Baptiste Pageot, from MyFood

"We are a little UFO at CES“, Concedes Baptiste Pageot. Sales manager of MyFood, the young Frenchman presents to the public at the Consumer Electronics Show (CES) in Las Vegas (until January 10) a beautiful greenhouse, posed in the entrance of the French Tech pavilion, in the heart of Eureka Park, the exhibition space dedicated to start-ups from around the world.

Since Tuesday, curious people have been crowding inside this greenhouse where salads and other herbs grow, designed to allow everyone to produce vegetables. The greenhouse brings together different technologies and techniques (aquaponics, permaculture, connected tools to generate data on the greenhouse, solar panels, etc.) intended to facilitate production throughout the year in urban areas.

The Alsatian MyFood is one of the many young pushes to promote French environmental tech at CES, a great showcase for tomorrow's technologies. This year, around twenty companies, active in the fields of mobility, intelligent building, fight against food waste, green packaging or even urban agriculture and AgTech (agricultural tech), made the trip, in this city which is not known for its environmentalism. Their ambition: to get investors, the press or simply contacts to test their concept. "The French have a base of common values ​​around what we eat and the taste for simple good things. The latter pass through plants. That's why we grow our greenhouse and assume that we want to eat good fresh products.“, Says Baptiste Pageot, whose parents had a vegetable garden. With 200 greenhouses around the world, including Qatar, MyFood is now targeting the American market. "Given the size of the US market and the price of organic food, we figured there was an interest in us being here.".

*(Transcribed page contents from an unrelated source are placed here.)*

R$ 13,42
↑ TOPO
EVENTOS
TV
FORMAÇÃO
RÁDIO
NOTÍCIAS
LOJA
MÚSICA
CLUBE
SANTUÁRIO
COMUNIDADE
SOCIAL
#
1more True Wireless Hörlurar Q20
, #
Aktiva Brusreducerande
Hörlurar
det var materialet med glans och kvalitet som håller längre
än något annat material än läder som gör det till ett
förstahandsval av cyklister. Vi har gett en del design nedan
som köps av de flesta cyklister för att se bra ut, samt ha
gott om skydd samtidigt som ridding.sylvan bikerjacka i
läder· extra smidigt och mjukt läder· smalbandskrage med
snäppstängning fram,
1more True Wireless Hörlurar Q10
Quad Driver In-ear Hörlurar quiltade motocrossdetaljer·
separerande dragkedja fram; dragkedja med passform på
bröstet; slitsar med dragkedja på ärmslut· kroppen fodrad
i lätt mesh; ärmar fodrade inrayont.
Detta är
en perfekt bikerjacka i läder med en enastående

A few steps away, Quentin Rousselot and Elsa Maccario also practice urban agriculture. But instead of a greenhouse, they offer turnkey vegetable gardens as part of their small business Agrove, run by The Camp, the futuristic accelerator of Aix-en-Provence. They too came to CES in the hope of eventually developing in the United States. Immediately, they came to find press and companies likely to validate their product. "People need meaning. Urban agriculture is a problem for the future and we are positioning ourselves on it. As it is politically complicated, the solution will come from companies“, Believes Quentin Rousselot, son of a farmer.

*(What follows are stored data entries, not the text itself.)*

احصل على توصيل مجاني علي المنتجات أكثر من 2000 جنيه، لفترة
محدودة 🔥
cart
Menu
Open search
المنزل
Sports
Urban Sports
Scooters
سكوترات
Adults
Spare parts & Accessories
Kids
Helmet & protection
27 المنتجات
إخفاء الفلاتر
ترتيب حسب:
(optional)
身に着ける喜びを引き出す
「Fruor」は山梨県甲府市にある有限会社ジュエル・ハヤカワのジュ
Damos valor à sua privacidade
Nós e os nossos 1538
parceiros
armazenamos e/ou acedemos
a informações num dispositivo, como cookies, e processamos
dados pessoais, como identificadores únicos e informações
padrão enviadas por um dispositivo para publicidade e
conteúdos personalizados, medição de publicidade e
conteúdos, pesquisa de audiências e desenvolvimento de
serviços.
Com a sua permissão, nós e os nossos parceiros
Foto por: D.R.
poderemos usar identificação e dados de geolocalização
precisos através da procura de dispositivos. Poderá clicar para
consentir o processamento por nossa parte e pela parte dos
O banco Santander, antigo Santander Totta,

Greening and beautifying cities is also the problem that Olivier Ayasse, an architecture and gardening enthusiast who has spent twenty years working in the Internet of Things, wants to respond to. From these different areas of interest, he created an app called Connected Garden where a virtual gardener, Archibald, helps individuals optimize the use of their garden. After installing a sensor in the lawn, "Archie" indicates for example which flowers are best suited to the green space. Using augmented reality, the app also signals which plants need to be cared for and how to do it. The entrepreneur met several potential investors "solid”At this 2020 show, second CES for him. "Their appetite for Clean Tech or Green Tech is based on the expectations of millennials. If we don't green our cities, the future will be complicated“, Says Olivier Ayasse.

Mobility was also well represented. Electric scooters from Green Riders were there, as was the RideSVP car-sharing service, Coleen electric bikes and the three-wheeled solar cargo bike from Saint-Denis de la Réunion Wello, one of the tricolor stars of 'Eureka Park. "We had a lot of press“, Says Mélodie Ribeiro. The start-up was able to test its light vehicle, used by La Poste and EDF among others, over 30 kilometers in the Red Rock Canyon outside Vegas, in the Mojave Desert, and along the “Strip”, this long tourist artery where the city's major casino hotels are located. The product is not yet sold abroad, but that may change. At CES, Wello got hints from buyers in Florida and California. "We are thinking about exporting“, Specifies Mélodie Ribeiro. The world needs it.